Because Lonergan has a pretty effective weapon against those aliens, in the form of his mysterious bracelet, the townsfolk include him in the posse they round up to go get the abductees.
Fortunately, the following scenes are all decently made, at least until they get to the chase-sequence, where it transitions into a strange hallucination, akin to that one similar scene from The Big Lebowski, only more perplexing, and a lot less funny.
In this chase, Lonergan rescues an alien in the form of a beautiful woman, and around a campfire with some Native Americans, who had some of their people abducted by the aliens.
The woman is apparently some kind of Time Lord, since she manages to come back from the dead through a burst of golden-light.
She explains what the aliens are up to, and that her people were killed by those aliens.
See, I don't usually have an issue with exposition, but it has to be executed well. And this has been executed poorly. It's boring, and I wish it had been either cut entirely, or heavily re-written into something that:
A) Made a bit more sense
B) Didn't bring the pacing to a stone-cold stop.
And, C) Hadn't brought up some troubling issues with the ending.
Honestly, I think that the alien woman should have been written out entirely, because her presence and abilities raise a whole bunch of questions that are never answered.
From this point on, the movie picks up a bit, with the alliance of townsfolk, Apache's, and lone alien woman locating the ship that the aliens used to get to Earth.
They put together a decent plan to rescue the townsfolk and prevent the aliens from taking all the gold on Earth, and laying siege to another planet.
Jake goes back to his old gang and forces them to help the ramshackle defense force out with the siege.
Dollarhyde and the Apache's lead the ground assault, while Jake, and the alien girl, named Ella, sneak into the ship and free the captives.
And it's towards the end of this battle where things started getting real dumb.
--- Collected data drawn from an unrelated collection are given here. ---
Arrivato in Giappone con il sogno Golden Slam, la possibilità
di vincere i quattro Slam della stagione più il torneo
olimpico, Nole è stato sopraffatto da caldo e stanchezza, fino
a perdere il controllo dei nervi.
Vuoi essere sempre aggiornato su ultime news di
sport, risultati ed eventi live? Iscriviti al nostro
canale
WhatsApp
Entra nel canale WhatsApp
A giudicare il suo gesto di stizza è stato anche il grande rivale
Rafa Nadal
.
Ella takes Jake's wrist-gun to blow up the reactor core, instead of just taking one of the ones from the many, many dead aliens with the same kind of guns. And this leaves Jake defenseless aside from his useless human guns.
And then everyone acts like Ella's dead, despite the fact that she completely reconstructed her body earlier in the film.
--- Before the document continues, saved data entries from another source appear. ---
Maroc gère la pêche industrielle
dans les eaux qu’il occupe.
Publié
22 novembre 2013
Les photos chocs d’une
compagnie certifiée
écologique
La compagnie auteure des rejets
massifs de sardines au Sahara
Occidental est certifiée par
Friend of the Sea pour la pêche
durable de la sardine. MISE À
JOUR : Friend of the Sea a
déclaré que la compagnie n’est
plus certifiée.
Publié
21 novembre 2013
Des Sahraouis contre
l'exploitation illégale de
Because his love interest is dead, Jake decides to leave Dollarhyde's town.
Dollarhyde offers Jake a job, but Jake turns it down and leaves.
And I could not understand why he did this. Why would you leave when you could have a decent job and a decent life in the town? And maybe they could have shown Ella coming back to life (again)and Jake could have settled down, and the ending might have had some kind of impact aside from pretty much everyone having resumed the state they were in at the beginning of the film.
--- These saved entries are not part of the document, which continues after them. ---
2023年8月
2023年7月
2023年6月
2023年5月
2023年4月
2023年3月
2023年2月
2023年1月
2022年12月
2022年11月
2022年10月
All in all, I think something must have gone wrong in production. The issue being that the whole thing could have been improved with a few small changes to the script, and it would have become a much better movie.
And as it is, it also seems like a movie that's had a few scenes chopped out and re-written to be a lot shorter.
Maybe being about a half-an-hour longer could have improved upon the plot, but that's no guarantee to that effect.
Honestly, I still think it's worth watching. Rent it or borrow it from the library. There are certainly worse ways to spend two hours. There are also better ways, but I think this is still a decent film, despite the issues.
It certainly deserves a sequel that improves upon everything in this film, and more. But I don't think it will get one.
In the end, I'll give it a 7.2* rating.
Funnily enough, I had a book I was planning to review this week, but my packed schedule, combined with some issues with my Nook, prevented me from finishing it in time. As such, I had to hurriedly re-write an article from last year that I forgot to publish, namely this one.